Por Manuel Antonio Vega
Aristóteles sostenía en su Ética a Nicómaco que la forma más elevada de amistad no es la que se basa en el interés ni en el placer pasajero, sino la que se fundamenta en la virtud. Decía el filósofo que un amigo verdadero es «otro yo», un espejo donde la honradez de uno refleja y fortalece la del otro.

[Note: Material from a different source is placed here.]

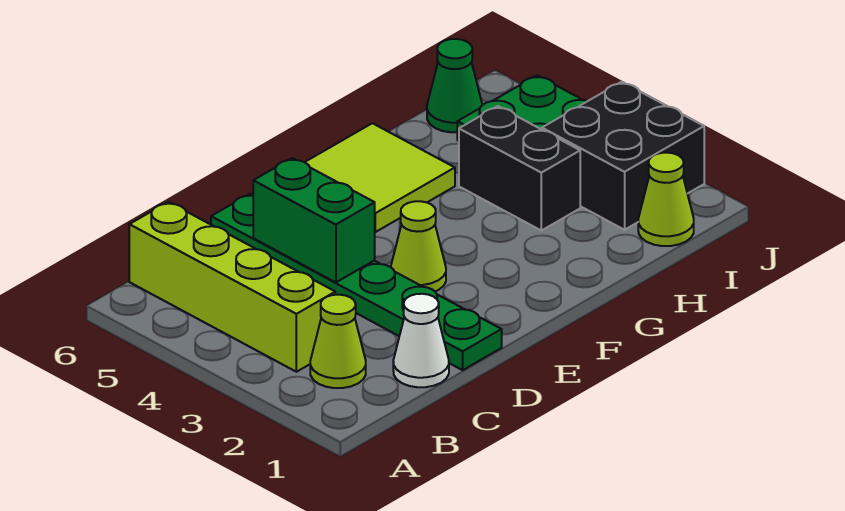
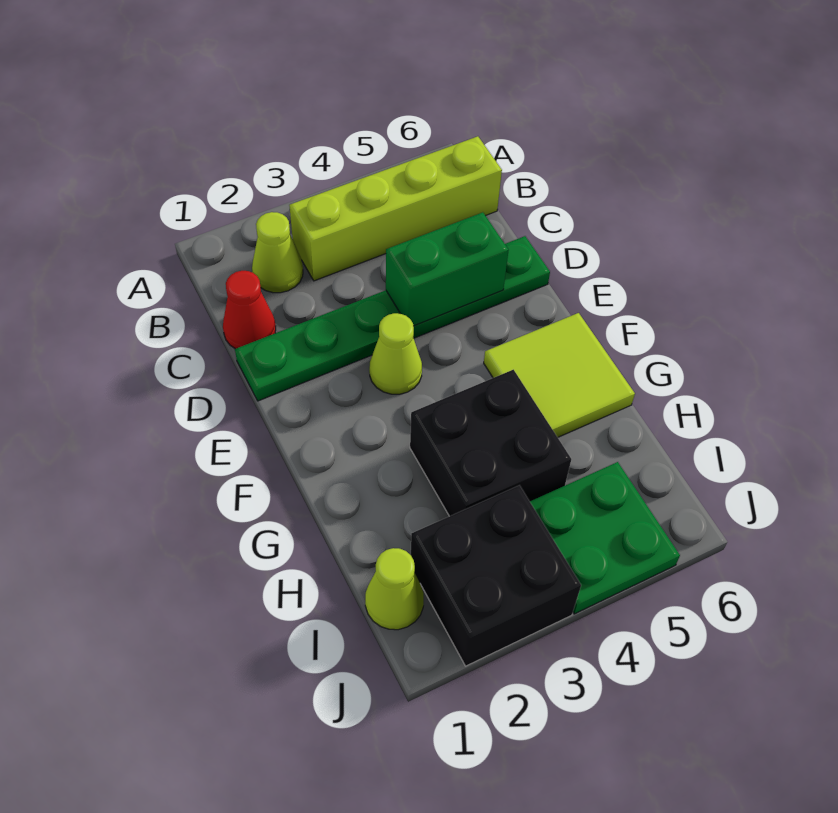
white cone C1 level 1 -> red cone C1 level 1
black brick H3:H4 level 1 -> black brick G3:H4 level 1
green cone I6 level 1 -> none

Jesús Astacio Ruiz, oficial pensionado del Ejército Nacional, pertenece a esa escasa estirpe de hombres que no solo habitan la amistad, sino que la dignifican y la convierten en un compromiso ético.
A Ito el Guardia, como es conocido en Hato Mayor entre amigos y familiares , lo conocí cuando el siglo XX apuraba sus últimos alientos, luciendo entonces los galones de sargento del Ejército Nacional.
Desde aquel primer encuentro, quedó claro que su uniformidad no era solo militar, sino moral: un carácter forjado en la disciplina, pero suavizado por una lealtad inquebrantable.
Hay personas cuya presencia obliga a estar a la altura de la honestidad, y Jesús es de esa clase de amigos que te comprometen a ser mejor, no con discursos, sino con el ejemplo silente de sus actos.
La verdadera amistad no sabe de egoísmos; por eso, la confianza se transige y se comparte.
Con la certeza que solo brinda la fe en el hombre probo, confió a su lado la custodia y el trabajo junto a mis hijos: Alexis, Vladimir y Paola Vega Rodríguez.
Durante trece años, Jesús fue columna y refugio en la empresa Vega Graphic.
Más que un colaborador, fue un faro de rectitud y un guardián afectivo para mi sangre.
Tratar a la familia del amigo como propia no es una cortesía superficial: es una declaración de fraternidad.
El tiempo y la geografía imponen sus dinámicas.
Recientemente, el destino trazó su rumbo hacia los Estados Unidos.
Sin embargo, como bien comprendieron los estoicos, la distancia física es una simple prueba espacial que no puede fracturar la concordia de los espíritus.
La comunicación permanece, la memoria permanece, y el afecto se mantiene intacto a través de las fronteras.
Su entorno es también mi casa: su esposa, la teniente Damaris Sosa, y sus hijos forman parte indeleble de esta gran familia compartida por la vida.
Al contemplar su partida, no queda sino el deseo genuino de que los vientos de la prosperidad le sean propicios en tierras extranjeras.
Porque a los hombres de bien, donde quiera que pisen, la vida termina por rendirles el tributo que merece su nobleza.